“Quite well, I thank you. What—”
“And the little wife?” said Elder Brown, affectionately retaining the Jew’s hand.
“Quite well, sir.”
“And the little ones—quite well, I hope, too?”
“Yes, sir; all well, thank you. Something I can do for you?”
The affable merchant was trying to recall his customer’s name.
“Not now, not now, thankee. If you please to let my bundles stay untell I come back—”
“Can’t I show you something? Hat, coat—”
“Not now. Be back bimeby.”
Was it chance or fate that brought Elder Brown in front of a bar? The glasses shone bright upon the shelves as the swinging door flapped back to let out a coatless clerk, who passed him with a rush, chewing upon a farewell mouthful of brown bread and bologna. Elder Brown beheld for an instant the familiar scene within. The screws of his resolution had been loosened. At sight of the glistening bar the whole moral structure of twenty years came tumbling down. Mechanically he entered the saloon, and laid a silver quarter upon the bar as he said:
“A little whiskey an’ sugar.” The arms of the bartender worked like a faker’s in a side show as he set out the glass with its little quota of “short sweetening” and a cut-glass decanter, and sent a half-tumbler of water spinning along from the upper end of the bar with a dime in change.

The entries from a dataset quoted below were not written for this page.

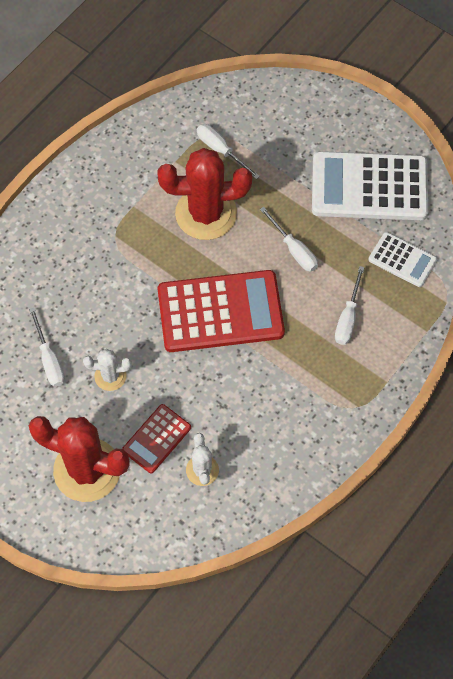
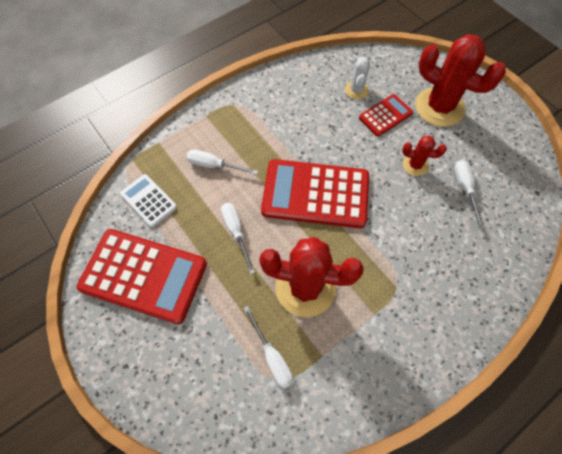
camera: 165 degrees left, 0 degrees up
(110, 376) = (415, 165): white cactus -> red cactus
(348, 318) = (214, 165): white screwdriver -> white screwdriver turned 105 degrees counterclockwise
(369, 187) = (144, 275): white calculator -> red calculator

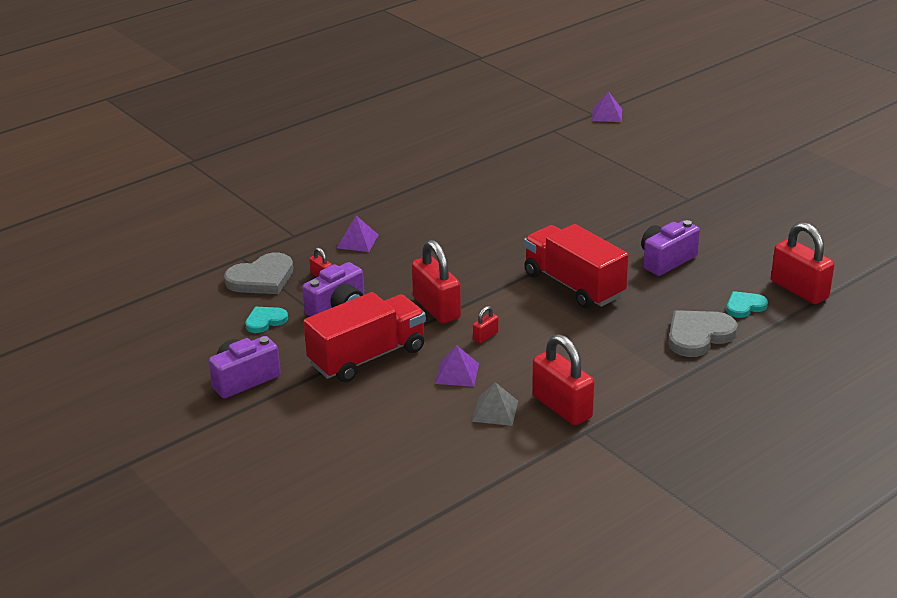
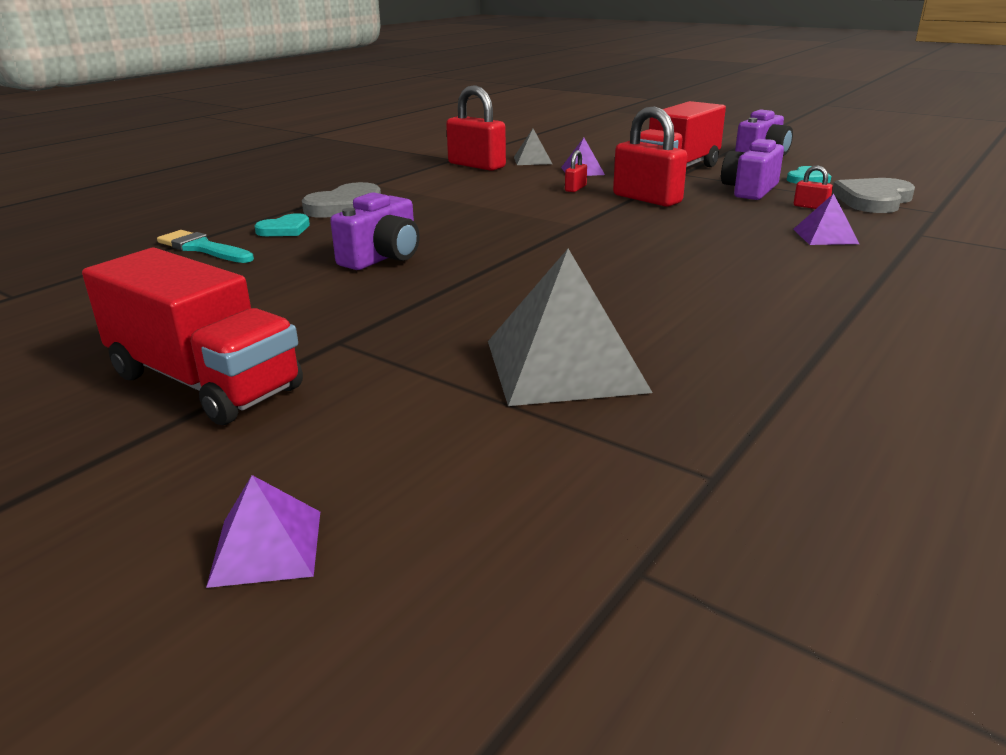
camera: 165 degrees right, 5 degrees down
(573, 285) = (502, 226): red truck -> red truck (205, 382)
(582, 173) = (564, 365): none -> grey pyramid
(607, 115) = (587, 573): purple pyramid -> purple pyramid (267, 547)
(799, 290) = (202, 248): red padlock -> turquoise brush

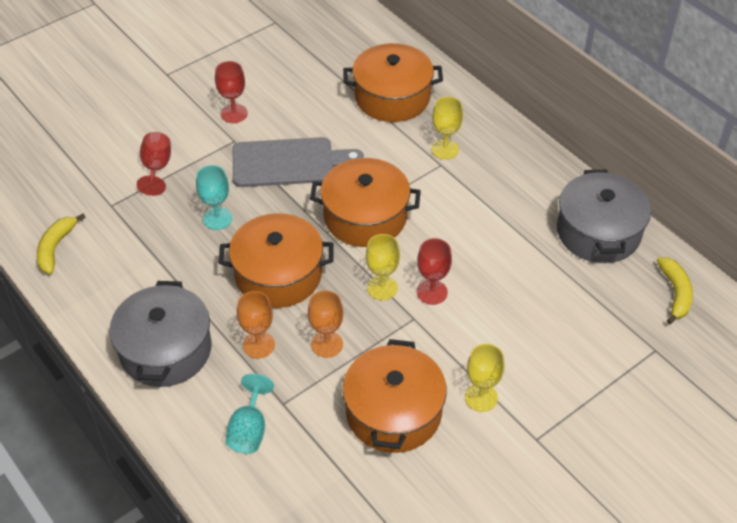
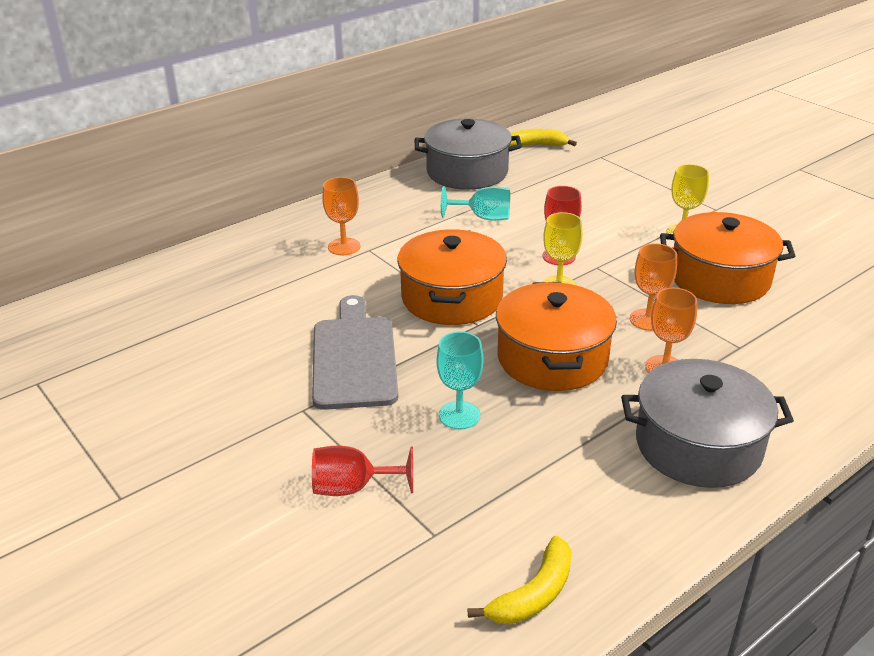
camera: 90 degrees left, 15 degrees down
(56, 247) = (533, 594): yellow banana -> yellow banana turned 60 degrees counterclockwise
(234, 113) = (242, 413): red goblet -> none
(249, 430) = (785, 369): turquoise goblet -> turquoise goblet (483, 217)
(392, 97) = (244, 280): orange pot -> none
(445, 149) = (344, 247): yellow goblet -> orange goblet

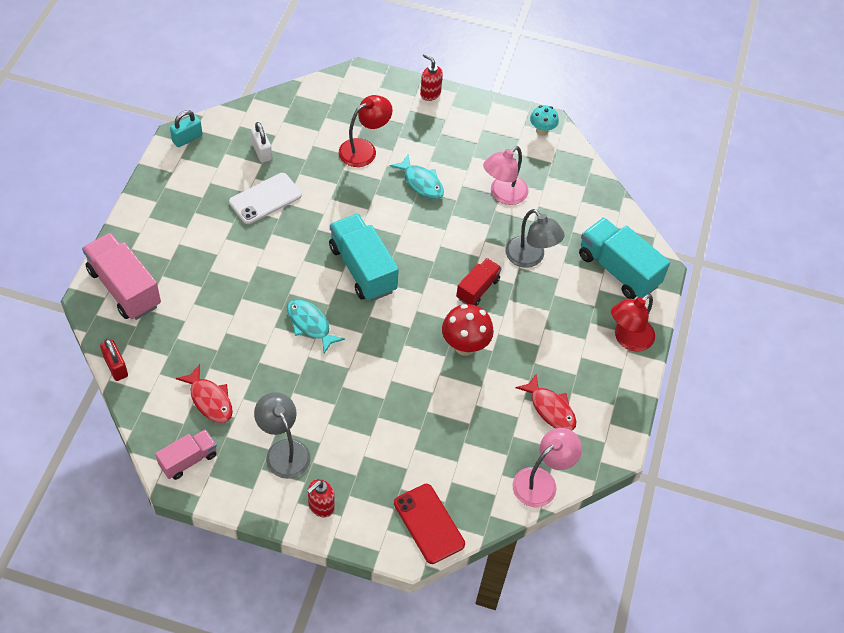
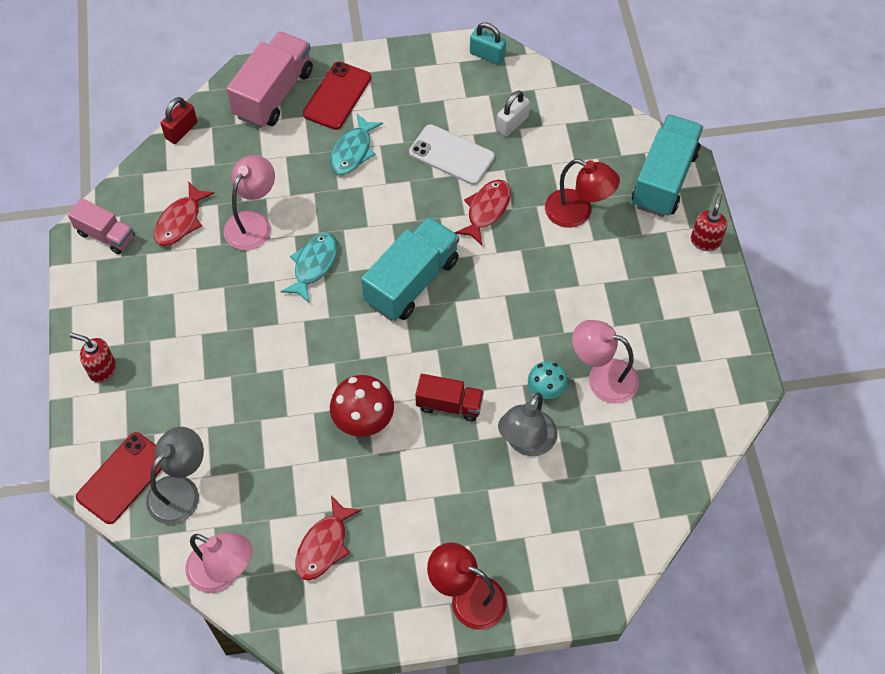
camera: 70 degrees right, 5 degrees up
(157, 247) = (337, 96): none -> red phone
(244, 350) = (253, 222): none -> pink lamp
(284, 450) = (151, 309): grey lamp -> grey lamp (181, 490)
(328, 199) = (486, 210): none -> red fish
(421, 182) = (566, 287): turquoise fish -> turquoise fish (353, 151)
(542, 131) = (730, 381): turquoise mushroom -> turquoise mushroom (545, 391)
(618, 270) = (566, 548): turquoise truck -> turquoise truck (664, 179)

“Whiskey is higher’n used to be,” said Elder Brown; but the bartender was taking another order, and did not hear him. Elder Brown stirred away the sugar, and let a steady stream of red liquid flow into the glass. He swallowed the drink as unconcernedly as though his morning tod had never been suspended, and pocketed the change. “But it ain’t any better than it was,” he concluded, as he passed out. He did not even seem to realize that he had done anything extraordinary.
There was a millinery store up the street, and thither with uncertain step he wended his way, feeling a little more elate, and altogether sociable. A pretty, black-eyed girl, struggling to keep down her mirth, came forward and faced him behind the counter. Elder Brown lifted his faded hat with the politeness, if not the grace, of a Castilian, and made a sweeping bow. Again he was in his element. But he did not speak. A shower of odds and ends, small packages, thread, needles, and buttons, released from their prison, rattled down about him.
The girl laughed. She could not help it. And the elder, leaning his hand on the counter, laughed, too, until several other girls came half-way to the front. Then they, hiding behind counters and suspended cloaks, laughed and snickered until they reconvulsed the elder’s vis-a-vis, who had been making desperate efforts to resume her demure appearance.